When those wars began, Berman heard reports of soldiers who had been killed or wounded, but saw no images of them, she said this week. The New York-based photographer then began a project chronicling the injuries of soldiers who had fought in the Middle East.
An exhibit featuring her photos is on display at Voorheesville’s high school through March 18.
Berman traveled with her photos and one of the veterans to high schools on a grant in 2005 and, she said of showing her work to students, “I think that’s important because there is a lot of recruiting in high schools.”
Recruiters from various branches of the military visit Voorheesville’s high school about once a month, according to the guidance department.
“It’s not discouraged,” Superintendent Teresa Thayer Snyder said this week of military careers for students. It is important for people to understand the consequences of war and enter into it with “eyes wide open,” she said. This photo exhibit illustrates those consequences. “It’s an amazingly powerful image of commitment,” Snyder said, describing a photo of a Marine and his bride on their wedding day.
As people watch war on the news or in movies they don’t get a sense of its consequence, Snyder said, concluding, “It’s not something children should be shielded from.”
Bob Alft, a Vietnam-era veteran who brought the exhibit to the school, noticed the influence of movies and video games on his own children. “The message is always the same,” he said, which is that things can be blown up and nobody gets hurt.

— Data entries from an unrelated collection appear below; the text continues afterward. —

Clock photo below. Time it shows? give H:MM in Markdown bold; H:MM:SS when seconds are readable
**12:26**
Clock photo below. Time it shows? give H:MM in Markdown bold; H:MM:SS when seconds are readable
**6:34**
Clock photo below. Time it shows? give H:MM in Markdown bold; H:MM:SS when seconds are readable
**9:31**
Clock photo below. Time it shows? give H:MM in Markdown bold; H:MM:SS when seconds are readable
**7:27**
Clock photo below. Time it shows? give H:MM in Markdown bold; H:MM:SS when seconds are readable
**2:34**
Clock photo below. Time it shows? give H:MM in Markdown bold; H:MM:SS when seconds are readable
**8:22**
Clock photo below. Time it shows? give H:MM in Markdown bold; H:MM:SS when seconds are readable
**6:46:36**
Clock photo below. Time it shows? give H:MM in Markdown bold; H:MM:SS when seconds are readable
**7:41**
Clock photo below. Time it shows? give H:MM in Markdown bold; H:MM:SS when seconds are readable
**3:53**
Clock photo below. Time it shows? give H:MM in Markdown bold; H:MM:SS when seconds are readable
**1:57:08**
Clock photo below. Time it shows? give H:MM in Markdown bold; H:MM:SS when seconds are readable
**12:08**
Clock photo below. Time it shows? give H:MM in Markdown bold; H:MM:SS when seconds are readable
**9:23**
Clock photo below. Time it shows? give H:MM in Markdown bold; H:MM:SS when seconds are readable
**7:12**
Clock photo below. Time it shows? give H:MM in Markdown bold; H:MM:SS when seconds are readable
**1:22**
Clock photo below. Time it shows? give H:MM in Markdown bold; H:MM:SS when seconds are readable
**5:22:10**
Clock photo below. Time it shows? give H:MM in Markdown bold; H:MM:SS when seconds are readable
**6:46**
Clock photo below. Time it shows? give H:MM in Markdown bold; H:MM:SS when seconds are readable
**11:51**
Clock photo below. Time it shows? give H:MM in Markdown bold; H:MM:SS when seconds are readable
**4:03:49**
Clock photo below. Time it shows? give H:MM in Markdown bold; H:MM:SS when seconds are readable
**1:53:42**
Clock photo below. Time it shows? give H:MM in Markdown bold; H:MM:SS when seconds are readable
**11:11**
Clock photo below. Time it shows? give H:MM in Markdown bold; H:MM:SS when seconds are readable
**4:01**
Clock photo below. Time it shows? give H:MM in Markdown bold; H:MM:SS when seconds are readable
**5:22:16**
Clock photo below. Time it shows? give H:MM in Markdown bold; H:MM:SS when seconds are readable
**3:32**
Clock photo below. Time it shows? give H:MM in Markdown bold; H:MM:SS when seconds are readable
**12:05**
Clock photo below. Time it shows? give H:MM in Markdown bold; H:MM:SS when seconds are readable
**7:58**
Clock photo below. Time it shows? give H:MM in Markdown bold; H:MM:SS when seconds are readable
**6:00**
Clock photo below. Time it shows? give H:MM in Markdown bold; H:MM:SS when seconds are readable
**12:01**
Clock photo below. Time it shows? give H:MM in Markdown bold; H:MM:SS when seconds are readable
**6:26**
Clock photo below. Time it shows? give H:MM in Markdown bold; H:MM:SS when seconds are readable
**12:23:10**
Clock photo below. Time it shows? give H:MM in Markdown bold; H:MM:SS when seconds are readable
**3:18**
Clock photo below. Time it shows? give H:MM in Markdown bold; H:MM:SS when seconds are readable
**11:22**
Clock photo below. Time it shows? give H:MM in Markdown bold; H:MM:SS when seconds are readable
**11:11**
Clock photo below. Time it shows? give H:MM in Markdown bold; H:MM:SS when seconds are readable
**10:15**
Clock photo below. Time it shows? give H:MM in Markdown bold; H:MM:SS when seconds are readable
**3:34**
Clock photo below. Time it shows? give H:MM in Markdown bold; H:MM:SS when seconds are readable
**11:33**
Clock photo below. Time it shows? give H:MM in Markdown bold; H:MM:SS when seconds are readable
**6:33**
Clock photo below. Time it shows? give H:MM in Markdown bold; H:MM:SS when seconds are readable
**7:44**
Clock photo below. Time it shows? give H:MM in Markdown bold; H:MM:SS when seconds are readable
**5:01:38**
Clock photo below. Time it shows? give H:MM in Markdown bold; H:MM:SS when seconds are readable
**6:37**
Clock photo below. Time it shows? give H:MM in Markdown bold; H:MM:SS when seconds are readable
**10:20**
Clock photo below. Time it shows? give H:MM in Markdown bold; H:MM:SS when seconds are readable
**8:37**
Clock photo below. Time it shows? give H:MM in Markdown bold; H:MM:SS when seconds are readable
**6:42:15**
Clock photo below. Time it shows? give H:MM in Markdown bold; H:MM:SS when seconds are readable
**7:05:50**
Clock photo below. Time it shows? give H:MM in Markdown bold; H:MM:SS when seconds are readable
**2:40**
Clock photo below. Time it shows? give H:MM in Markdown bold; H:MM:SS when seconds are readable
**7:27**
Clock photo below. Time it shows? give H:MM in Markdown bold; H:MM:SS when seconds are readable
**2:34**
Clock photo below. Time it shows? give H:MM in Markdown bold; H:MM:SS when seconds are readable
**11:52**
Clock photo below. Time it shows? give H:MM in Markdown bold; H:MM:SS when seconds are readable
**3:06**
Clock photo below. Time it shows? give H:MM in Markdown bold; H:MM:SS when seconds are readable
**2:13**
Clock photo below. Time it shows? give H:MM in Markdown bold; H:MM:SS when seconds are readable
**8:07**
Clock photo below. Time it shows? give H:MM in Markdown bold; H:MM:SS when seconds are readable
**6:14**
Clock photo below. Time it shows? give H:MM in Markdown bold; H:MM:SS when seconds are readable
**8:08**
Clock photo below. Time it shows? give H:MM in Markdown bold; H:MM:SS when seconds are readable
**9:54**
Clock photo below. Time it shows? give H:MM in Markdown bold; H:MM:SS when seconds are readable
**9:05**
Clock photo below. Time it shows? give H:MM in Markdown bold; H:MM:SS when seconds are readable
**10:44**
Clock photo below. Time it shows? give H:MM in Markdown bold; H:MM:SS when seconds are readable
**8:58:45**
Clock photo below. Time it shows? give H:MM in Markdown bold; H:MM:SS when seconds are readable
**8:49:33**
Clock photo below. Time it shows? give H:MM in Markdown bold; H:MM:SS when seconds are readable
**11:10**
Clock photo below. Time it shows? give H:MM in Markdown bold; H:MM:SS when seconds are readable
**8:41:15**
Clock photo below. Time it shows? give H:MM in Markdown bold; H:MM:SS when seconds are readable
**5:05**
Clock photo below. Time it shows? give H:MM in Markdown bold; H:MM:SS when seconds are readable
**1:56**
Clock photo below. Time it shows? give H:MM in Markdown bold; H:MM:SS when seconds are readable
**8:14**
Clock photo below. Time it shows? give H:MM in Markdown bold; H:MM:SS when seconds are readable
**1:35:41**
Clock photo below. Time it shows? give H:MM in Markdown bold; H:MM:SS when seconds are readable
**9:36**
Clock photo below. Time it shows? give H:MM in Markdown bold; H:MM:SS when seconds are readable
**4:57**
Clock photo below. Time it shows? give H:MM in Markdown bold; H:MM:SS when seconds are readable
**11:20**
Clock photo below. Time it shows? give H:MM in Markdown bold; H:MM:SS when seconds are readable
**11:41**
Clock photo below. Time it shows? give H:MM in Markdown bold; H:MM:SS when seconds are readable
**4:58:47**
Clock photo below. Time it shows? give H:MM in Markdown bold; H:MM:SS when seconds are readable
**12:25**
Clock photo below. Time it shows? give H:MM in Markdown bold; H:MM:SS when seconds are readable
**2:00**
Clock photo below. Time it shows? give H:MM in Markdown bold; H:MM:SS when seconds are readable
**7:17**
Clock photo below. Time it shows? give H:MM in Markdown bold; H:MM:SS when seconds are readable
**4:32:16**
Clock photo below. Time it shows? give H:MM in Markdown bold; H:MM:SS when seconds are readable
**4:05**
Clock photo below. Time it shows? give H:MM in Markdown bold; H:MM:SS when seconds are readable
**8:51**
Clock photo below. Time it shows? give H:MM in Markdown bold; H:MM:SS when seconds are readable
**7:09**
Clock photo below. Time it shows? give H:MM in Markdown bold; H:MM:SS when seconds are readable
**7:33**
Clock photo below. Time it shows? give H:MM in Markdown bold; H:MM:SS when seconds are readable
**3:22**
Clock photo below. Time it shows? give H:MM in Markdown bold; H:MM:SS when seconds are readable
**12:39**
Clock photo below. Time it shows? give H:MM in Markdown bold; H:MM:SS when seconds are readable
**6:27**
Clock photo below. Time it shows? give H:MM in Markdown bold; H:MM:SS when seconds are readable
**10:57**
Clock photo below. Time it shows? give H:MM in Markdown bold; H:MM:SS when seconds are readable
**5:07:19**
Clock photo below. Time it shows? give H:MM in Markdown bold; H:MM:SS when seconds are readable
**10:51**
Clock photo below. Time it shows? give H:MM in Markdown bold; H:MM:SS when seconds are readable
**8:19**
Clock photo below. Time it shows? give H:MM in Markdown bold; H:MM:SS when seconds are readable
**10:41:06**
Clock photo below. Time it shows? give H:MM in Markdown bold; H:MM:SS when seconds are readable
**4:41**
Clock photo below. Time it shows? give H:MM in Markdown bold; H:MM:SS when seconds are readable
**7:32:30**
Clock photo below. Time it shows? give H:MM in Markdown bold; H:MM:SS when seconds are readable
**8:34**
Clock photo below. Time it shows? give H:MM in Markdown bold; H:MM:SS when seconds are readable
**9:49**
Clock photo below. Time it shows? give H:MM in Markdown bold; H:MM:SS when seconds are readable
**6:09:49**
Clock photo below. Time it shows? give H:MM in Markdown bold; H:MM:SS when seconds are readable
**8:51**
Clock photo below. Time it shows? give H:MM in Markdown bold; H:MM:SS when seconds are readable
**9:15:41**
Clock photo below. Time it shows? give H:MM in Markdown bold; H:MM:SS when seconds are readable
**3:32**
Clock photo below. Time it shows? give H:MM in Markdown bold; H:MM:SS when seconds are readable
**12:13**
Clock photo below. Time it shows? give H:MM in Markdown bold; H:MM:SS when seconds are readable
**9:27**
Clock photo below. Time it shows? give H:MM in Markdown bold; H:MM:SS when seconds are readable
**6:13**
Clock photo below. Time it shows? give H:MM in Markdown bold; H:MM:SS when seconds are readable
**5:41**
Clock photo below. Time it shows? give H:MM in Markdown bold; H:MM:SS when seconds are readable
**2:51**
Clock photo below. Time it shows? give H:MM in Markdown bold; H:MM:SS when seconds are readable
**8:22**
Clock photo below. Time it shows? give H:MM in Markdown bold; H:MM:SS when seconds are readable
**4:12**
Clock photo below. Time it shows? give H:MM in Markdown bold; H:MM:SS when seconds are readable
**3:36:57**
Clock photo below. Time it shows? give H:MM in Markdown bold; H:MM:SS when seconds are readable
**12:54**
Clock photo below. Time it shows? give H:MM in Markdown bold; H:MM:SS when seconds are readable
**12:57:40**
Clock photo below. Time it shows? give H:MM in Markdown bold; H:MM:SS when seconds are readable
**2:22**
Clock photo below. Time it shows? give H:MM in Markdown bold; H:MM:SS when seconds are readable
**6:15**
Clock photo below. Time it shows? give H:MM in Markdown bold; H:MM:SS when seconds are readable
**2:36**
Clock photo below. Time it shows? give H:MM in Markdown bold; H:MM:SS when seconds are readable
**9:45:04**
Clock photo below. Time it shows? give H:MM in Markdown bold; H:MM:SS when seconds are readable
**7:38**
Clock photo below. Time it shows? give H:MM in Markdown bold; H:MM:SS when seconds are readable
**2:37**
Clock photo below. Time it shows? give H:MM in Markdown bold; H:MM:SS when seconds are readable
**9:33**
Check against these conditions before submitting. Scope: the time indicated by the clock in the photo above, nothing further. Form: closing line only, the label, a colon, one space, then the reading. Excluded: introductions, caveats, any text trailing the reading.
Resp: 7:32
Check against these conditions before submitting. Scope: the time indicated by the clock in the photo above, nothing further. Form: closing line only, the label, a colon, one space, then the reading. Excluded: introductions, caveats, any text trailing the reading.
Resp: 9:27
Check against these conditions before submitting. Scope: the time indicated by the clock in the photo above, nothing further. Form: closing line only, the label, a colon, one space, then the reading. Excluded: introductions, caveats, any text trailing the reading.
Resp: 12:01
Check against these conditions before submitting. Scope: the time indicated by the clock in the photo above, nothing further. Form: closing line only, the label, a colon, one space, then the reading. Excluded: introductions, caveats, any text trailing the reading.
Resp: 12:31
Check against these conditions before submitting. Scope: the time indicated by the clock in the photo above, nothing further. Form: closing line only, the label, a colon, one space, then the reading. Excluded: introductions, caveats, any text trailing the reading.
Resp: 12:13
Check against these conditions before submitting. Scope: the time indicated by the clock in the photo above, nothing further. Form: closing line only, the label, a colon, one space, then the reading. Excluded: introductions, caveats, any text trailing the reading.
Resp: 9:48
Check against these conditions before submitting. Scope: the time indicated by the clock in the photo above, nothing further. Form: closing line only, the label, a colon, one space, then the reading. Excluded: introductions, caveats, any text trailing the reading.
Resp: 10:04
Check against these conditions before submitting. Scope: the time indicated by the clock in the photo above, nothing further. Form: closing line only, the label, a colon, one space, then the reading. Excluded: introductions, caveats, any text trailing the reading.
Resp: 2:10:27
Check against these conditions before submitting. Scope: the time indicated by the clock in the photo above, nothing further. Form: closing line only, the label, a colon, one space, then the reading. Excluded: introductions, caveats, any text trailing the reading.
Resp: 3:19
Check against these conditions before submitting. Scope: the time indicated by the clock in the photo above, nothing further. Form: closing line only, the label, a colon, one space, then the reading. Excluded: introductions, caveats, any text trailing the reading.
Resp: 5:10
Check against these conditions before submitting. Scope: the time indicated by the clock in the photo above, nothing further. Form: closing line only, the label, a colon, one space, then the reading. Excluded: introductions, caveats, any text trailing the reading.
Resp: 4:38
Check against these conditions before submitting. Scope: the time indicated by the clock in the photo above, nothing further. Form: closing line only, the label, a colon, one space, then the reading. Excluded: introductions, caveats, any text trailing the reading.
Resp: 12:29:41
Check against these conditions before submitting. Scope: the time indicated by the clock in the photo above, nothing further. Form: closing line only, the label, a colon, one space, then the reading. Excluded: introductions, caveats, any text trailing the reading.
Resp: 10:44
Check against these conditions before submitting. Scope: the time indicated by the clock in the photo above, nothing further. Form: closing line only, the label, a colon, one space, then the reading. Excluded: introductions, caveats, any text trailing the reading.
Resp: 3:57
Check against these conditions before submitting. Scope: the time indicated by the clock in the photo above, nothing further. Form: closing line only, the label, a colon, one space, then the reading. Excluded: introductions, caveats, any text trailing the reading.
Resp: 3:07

“The truth that comes out of these pictures is what struck me,” he said of his first impression of them, when he was setting up an exhibit at the Sanctuary for Independent Media in Troy.
“The war doesn’t necessarily end on the battlefield,” said Berman. “It becomes part of who the person is,” she said, referring to veterans’ healing their wounds.
“I do believe that it’s important to show that war has human consequences that are lifelong,” Berman said of the project.
“I didn’t really think about it before I signed up,” said one soldier during his interview for Berman’s book. “When I did go to war, I was scared.” He described the way he lost his legs this way: “Like if you were to take a hammer to a melon and just smash it open that’s kind of the effect it had on my legs.”
Specialist Jose Martinez still values his place in the Army after he was severely burned in a land mine explosion in Karbala. “I got addicted to it. I’m this great Army soldier. I’m this great patriot of the Army,” he told Berman.
“It looks cool on TV, but once you go, you see people getting hurt,” said Specialist Acosta. “You see the people that you’re supposed to hate like the enemy or whatever you see them hurt, you know, it’s confusing. It’s really confusing.”